(Available records)
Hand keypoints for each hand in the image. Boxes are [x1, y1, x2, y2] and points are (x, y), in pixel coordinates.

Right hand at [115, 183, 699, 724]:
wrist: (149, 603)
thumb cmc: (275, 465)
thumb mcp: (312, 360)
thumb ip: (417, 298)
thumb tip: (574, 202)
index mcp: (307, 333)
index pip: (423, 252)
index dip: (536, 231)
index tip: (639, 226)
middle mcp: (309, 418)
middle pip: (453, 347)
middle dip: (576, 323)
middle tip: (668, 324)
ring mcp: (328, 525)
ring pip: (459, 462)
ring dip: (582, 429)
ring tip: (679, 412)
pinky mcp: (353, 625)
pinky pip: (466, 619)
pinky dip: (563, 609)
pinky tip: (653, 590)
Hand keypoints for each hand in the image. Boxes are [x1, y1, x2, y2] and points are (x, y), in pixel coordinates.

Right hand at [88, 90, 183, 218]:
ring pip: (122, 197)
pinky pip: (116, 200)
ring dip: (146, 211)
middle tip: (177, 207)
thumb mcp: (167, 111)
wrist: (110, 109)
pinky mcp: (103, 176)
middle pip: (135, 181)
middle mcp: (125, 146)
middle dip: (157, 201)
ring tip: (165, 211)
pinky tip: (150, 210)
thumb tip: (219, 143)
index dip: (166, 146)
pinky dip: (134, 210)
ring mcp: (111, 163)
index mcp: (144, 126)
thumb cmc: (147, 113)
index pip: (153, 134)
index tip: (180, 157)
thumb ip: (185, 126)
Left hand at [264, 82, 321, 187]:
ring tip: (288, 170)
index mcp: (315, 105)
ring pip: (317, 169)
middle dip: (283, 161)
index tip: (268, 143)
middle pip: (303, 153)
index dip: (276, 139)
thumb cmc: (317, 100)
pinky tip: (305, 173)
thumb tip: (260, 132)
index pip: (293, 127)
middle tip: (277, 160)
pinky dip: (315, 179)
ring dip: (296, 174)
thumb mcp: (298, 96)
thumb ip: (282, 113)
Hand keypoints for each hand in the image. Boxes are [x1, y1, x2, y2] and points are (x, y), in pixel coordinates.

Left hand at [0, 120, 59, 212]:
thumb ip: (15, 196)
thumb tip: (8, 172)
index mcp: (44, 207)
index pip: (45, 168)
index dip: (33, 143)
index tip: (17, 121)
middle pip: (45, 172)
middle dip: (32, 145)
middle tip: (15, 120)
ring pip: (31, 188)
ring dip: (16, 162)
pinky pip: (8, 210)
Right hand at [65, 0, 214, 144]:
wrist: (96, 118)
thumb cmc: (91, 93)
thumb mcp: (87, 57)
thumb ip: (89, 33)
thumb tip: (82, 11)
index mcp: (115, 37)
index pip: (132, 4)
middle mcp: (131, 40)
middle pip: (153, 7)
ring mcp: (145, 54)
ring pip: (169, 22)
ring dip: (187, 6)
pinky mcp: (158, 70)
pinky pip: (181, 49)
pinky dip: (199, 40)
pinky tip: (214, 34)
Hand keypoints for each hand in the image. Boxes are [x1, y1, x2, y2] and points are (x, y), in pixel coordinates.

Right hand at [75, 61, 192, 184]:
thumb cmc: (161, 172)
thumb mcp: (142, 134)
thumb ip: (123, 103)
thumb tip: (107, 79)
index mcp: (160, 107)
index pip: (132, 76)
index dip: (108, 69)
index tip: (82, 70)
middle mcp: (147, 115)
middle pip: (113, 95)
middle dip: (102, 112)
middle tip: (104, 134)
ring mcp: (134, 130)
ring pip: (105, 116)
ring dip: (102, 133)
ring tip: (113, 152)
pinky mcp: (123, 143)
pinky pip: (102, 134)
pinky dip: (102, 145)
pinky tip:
(End Available records)
§ **What is required**:
Using the records above, please retype only the run of lines from the line holding "index pip: (132, 76)" through the last line, both ends included.

§ **Solution to the problem**:
index pip: (132, 76)
index dip: (108, 69)
index tip: (82, 70)
middle mcp: (147, 115)
middle pip: (113, 95)
middle dip: (102, 112)
middle tip: (104, 134)
ring mcp: (134, 130)
ring pip: (105, 116)
ring dip: (102, 133)
ring tip: (113, 152)
pinky mcp: (123, 143)
pinky pip: (102, 134)
pinky dip: (102, 145)
pinky tip:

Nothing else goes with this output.